France, the US and the UK have launched about 100 missiles at weapons facilities in Syria. Here's how it happened, and how the world reacted.
The US, France and the UK launched precision airstrikes in Syria during Saturday's pre-dawn hours as a retaliatory measure for the alleged use of chemical weapons by Syrian President Bashar al-Assad on civilians in Douma last week.
What do we know about the strikes themselves?
· The strikes began around 4 a.m. local time (0100 UTC) and reportedly lasted around 45 minutes.
· The strikes targeted three sites near the capital, Damascus, and Homs that were allegedly used for the research, development production, testing and storage of chemical weapons.
· US Secretary of Defense Jim Mattis said Saturday's strikes were more intense than the 58 missiles launched last year following a previous alleged chemical attack by the Assad regime. He added that the strikes had not completely toppled Syria's chemical weapons system, but that it had been "dealt a severe blow."
· From the French side, the strikes involved 12 cruise missiles, fighter jets and warships.
· British Prime Minister Theresa May described the strikes as "limited and targeted" and said that four fighter jets had fired missiles at the base west of Homs.
· The three nations reportedly fired around 100 missiles.
What information about the strikes remains unclear?
· Russia reported that Syrian air defense systems intercepted around 70 of the missiles that had been fired towards the targets in Syria, but the chairman of the US Joint Chiefs of Staff, General Joseph Dunford, said he was aware of no initial losses. The Pentagon later stated that "no Syrian weapon had any effect on Western strikes in Syria."
· Dunford said that the US did not notify Russia of the strikes ahead of time, while French Defense Minister Florence Parly said that the Russians had been warned in advance.
What was the result on the ground?
· Syrian state media said that three people had been injured, though Russia reported no victims.
· France said the strikes had destroyed a "large part" of Damascus' chemical weapons stock.
· Syrian media reported that several missiles hit a research center north of Damascus and destroyed several buildings.

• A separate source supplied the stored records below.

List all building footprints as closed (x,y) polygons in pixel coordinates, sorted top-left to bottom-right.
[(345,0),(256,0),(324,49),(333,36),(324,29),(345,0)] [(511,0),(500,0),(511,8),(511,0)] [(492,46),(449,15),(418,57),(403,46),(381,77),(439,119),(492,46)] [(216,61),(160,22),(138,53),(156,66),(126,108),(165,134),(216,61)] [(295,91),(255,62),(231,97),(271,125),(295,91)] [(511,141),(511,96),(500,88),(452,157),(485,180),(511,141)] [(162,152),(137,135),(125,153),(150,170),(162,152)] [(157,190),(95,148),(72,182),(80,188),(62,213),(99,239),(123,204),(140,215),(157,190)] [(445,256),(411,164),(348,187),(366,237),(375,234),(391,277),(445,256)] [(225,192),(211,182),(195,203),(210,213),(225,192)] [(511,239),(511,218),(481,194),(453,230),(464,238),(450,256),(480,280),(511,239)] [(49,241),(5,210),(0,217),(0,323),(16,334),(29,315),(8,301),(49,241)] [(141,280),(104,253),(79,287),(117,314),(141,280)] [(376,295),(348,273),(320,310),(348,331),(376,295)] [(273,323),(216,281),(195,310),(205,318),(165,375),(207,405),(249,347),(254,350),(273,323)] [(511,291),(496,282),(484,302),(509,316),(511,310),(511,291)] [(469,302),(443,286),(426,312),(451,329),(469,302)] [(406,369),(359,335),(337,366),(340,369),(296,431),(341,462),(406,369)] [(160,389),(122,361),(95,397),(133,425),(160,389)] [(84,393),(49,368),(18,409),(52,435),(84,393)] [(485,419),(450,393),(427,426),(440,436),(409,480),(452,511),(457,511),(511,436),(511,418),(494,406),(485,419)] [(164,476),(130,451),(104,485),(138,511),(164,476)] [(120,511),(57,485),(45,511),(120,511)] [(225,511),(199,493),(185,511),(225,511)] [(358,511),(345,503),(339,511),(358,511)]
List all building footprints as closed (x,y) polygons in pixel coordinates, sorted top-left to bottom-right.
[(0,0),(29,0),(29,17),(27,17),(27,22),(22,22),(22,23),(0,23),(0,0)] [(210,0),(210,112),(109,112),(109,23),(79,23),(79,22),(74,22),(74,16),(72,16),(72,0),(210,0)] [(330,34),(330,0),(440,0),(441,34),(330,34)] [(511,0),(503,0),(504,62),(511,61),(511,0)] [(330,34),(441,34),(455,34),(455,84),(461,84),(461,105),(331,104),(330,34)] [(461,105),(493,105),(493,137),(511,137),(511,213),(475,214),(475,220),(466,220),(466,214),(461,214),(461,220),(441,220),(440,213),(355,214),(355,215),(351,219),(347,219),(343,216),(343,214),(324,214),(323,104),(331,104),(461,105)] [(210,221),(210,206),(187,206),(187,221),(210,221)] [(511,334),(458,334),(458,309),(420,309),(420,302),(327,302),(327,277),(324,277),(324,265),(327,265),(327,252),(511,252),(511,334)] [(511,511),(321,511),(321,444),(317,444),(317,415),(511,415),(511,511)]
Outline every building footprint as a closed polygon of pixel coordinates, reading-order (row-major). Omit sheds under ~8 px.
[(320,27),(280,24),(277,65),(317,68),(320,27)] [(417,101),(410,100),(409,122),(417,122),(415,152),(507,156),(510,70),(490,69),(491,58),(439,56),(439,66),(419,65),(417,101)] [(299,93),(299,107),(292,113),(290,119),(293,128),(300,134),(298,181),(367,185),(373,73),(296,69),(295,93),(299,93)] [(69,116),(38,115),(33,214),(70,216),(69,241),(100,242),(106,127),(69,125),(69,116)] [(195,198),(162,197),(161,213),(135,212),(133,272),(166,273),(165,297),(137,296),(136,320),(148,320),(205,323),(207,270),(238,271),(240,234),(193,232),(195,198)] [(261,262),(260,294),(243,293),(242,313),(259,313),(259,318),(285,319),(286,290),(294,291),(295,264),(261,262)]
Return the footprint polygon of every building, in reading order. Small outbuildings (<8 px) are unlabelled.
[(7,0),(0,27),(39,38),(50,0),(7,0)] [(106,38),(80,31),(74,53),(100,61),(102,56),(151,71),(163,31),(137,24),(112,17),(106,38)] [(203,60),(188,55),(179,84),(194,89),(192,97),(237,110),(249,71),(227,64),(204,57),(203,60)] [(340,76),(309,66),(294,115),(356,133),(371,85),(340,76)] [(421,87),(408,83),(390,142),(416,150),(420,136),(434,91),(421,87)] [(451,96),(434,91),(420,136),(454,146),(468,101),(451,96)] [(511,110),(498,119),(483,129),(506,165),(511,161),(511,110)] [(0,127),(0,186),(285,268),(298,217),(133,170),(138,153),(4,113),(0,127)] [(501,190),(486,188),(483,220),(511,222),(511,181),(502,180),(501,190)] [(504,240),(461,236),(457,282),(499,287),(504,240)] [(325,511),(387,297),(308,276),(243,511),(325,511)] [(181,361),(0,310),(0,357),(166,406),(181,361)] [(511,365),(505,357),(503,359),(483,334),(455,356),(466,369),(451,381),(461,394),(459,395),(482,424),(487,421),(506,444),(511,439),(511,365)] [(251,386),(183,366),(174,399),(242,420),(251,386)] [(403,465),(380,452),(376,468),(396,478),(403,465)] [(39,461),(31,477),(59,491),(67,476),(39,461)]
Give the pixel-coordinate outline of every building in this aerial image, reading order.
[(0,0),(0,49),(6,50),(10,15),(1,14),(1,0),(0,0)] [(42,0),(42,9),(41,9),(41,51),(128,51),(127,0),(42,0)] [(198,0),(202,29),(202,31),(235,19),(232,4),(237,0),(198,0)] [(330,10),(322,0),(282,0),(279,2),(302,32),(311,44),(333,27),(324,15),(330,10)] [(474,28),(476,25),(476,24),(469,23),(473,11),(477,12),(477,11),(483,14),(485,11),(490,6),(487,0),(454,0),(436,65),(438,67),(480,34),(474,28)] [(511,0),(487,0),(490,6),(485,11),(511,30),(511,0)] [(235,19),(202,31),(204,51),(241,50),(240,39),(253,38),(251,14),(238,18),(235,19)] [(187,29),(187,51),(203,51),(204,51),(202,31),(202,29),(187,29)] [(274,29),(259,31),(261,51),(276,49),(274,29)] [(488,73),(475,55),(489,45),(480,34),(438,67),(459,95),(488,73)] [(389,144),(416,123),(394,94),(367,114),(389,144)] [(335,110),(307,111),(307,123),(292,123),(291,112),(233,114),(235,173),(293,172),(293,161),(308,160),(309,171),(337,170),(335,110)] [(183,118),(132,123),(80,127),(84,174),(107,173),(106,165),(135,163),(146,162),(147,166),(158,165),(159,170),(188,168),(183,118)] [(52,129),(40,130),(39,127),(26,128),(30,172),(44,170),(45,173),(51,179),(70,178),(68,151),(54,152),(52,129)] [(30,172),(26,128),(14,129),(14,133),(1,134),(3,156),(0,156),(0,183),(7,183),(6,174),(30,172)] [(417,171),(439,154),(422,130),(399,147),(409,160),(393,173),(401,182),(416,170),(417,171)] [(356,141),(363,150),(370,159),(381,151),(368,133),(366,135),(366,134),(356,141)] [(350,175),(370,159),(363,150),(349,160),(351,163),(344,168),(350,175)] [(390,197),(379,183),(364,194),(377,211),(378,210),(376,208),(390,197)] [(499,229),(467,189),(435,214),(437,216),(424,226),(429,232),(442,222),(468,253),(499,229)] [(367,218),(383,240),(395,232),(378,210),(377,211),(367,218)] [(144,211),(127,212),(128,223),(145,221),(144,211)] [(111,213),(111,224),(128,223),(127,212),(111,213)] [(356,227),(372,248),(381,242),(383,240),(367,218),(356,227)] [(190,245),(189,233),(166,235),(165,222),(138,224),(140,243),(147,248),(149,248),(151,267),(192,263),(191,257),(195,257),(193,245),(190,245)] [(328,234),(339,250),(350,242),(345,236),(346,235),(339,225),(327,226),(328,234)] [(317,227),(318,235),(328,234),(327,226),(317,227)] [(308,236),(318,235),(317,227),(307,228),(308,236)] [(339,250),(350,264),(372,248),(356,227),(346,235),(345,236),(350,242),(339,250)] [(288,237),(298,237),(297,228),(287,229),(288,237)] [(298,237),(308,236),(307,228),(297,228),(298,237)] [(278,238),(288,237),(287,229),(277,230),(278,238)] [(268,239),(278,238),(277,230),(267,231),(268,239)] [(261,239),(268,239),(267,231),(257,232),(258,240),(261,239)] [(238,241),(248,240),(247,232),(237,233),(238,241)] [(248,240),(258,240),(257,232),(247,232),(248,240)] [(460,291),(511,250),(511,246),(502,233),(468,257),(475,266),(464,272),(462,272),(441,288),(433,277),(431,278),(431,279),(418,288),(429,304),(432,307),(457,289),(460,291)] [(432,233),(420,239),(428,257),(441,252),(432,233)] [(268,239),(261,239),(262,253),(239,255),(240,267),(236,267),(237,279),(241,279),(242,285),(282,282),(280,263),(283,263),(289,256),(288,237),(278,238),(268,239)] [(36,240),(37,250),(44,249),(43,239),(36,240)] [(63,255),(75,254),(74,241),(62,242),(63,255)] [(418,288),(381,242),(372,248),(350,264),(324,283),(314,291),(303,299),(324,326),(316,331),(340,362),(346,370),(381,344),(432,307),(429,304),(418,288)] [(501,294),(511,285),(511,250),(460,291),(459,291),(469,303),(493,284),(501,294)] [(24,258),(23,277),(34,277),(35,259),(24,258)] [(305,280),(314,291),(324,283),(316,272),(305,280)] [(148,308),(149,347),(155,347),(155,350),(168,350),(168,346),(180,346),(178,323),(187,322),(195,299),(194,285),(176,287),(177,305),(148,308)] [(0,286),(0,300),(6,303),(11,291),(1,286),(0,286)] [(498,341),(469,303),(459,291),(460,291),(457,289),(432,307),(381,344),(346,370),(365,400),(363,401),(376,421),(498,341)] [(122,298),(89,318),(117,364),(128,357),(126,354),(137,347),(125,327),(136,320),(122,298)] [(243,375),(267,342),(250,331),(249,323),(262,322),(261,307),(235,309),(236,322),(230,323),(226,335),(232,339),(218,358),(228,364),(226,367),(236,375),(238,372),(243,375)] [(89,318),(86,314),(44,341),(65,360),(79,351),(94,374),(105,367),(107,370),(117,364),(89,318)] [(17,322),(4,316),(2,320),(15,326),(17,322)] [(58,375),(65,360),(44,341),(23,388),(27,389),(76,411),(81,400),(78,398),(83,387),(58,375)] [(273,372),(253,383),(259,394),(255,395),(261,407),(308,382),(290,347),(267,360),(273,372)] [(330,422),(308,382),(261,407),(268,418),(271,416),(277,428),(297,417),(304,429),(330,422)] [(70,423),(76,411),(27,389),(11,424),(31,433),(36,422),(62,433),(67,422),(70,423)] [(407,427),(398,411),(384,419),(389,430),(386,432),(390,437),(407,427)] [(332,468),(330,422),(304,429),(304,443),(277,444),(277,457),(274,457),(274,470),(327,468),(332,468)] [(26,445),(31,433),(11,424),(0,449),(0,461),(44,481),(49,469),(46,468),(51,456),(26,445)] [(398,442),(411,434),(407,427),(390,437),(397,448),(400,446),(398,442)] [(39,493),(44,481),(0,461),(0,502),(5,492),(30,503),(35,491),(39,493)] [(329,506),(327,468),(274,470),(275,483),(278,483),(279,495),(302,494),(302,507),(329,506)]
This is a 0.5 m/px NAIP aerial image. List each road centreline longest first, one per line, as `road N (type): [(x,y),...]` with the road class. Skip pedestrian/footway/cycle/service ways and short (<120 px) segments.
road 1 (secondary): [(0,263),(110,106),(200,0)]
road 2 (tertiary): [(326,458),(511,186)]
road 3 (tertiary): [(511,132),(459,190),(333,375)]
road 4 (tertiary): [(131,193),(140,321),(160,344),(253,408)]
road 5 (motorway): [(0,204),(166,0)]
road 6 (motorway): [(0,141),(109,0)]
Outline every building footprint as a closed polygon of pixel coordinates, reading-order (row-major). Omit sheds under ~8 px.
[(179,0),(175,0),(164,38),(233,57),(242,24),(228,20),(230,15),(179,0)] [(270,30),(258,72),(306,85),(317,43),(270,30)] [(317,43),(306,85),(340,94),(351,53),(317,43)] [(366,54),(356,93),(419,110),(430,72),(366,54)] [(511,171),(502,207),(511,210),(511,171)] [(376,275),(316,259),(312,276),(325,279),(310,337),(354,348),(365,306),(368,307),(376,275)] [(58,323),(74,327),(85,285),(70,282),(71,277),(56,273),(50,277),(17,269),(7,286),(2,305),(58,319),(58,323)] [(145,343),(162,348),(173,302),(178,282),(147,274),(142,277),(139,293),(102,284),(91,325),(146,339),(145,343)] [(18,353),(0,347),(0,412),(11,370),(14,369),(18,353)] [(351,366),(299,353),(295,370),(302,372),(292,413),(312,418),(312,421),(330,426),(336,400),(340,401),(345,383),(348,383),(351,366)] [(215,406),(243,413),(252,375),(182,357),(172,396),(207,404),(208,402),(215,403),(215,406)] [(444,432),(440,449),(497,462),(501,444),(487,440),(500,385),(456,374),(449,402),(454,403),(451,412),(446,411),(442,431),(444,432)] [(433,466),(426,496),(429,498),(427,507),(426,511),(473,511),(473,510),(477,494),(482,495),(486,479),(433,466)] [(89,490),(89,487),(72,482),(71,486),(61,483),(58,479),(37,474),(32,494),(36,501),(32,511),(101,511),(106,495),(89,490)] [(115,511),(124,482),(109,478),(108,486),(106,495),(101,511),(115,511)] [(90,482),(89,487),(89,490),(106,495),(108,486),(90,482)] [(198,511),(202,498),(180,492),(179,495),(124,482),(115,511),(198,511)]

Where does the evidence on the gas attack stand?
· The Organization for the Prohibition of Chemical Weapons (OPCW) was scheduled to begin a fact-finding mission to investigate the claims of gas attacks on civilians in Douma.
· British Prime Minister Theresa May cited reports that said the Syrian government had used barrel bombs to deploy the chemical weapons.
· While the French government said it had no samples of the chemical weapons it believes were used, it released its own assessment based on publicly available information that concluded only the Syrian armed forces could have been behind the attack.
· Syria and its allies, Russia and Iran, have repeatedly called the alleged gas attack in Douma a "fabrication" used to justify military intervention.
What have France, the US and the UK said?
French President Emmanuel Macron said the country's objectives had been met and that no new strikes were planned at this point but promised to retaliate if the red line on chemical weapons was once again crossed. The strikes were his first major military involvement since taking office last year.
President Trump thanked the UK and France for their "wisdom and power," saying the strike could not have "had a better result." He was maligned on social media for using the phrase "mission accomplished," which became notorious in 2003 when then-President George W. Bush declared "mission accomplished" two months into what would become an eight-year-long war in Iraq.
Prime Minister May defended the strikes as "right and legal," highlighting that the purpose had been "to alleviate further humanitarian suffering."
Who has supported the strikes?
German Chancellor Angela Merkel expressed support for the airstrikes while maintaining that Germany would not become involved in military action.
NATO Secretary-General Jens Stoltenberg said he strongly supported the US, UK and France's airstrikes.
Israel described the strikes as an "important signal" to Iran, Syria and the Iran-backed Hezbollah.
Turkey, which has opposed the Assad regime, called the joint airstrikes an "appropriate response to the chemical attack" in Douma.
Who has criticized them?
Russia resoundingly criticized the airstrikes as a violation of international law and warned that the airstrikes "will not be left without consequences."
"By its actions, the United States is increasingly exacerbating the humanitarian catastrophe in Syria and bringing suffering to civilians," said President Vladimir Putin.
Iran joined Russia in condemning the strikes. The Islamic Republic accused the three attacking nations of having no proof that chemical weapons were used in Douma, saying that the OPCW had not yet been able to probe the events.
For his own part, Assad said in a statement: "Aggression will only make Syria and the Syrian people more determined to continue fighting and pulverizing terrorism in every inch of the country."
UN Secretary-General Antonio Guterres urged all parties in the Syria conflict to show restraint and avoid further military escalation.
What happens now?
· The OPCW, which had been expected to begin an investigation on Saturday, said in a statement that its fact-finding team "will continue its deployment to the Syrian Arab Republic to establish facts around the allegations of chemical weapons use in Douma."
· The UK, France and the US will brief NATO allies at a special meeting at the alliance's headquarters in Brussels.
· US defense chief Mattis said that the strike was a "one-time shot" and that the country would still seek to reduce its military involvement in Syria.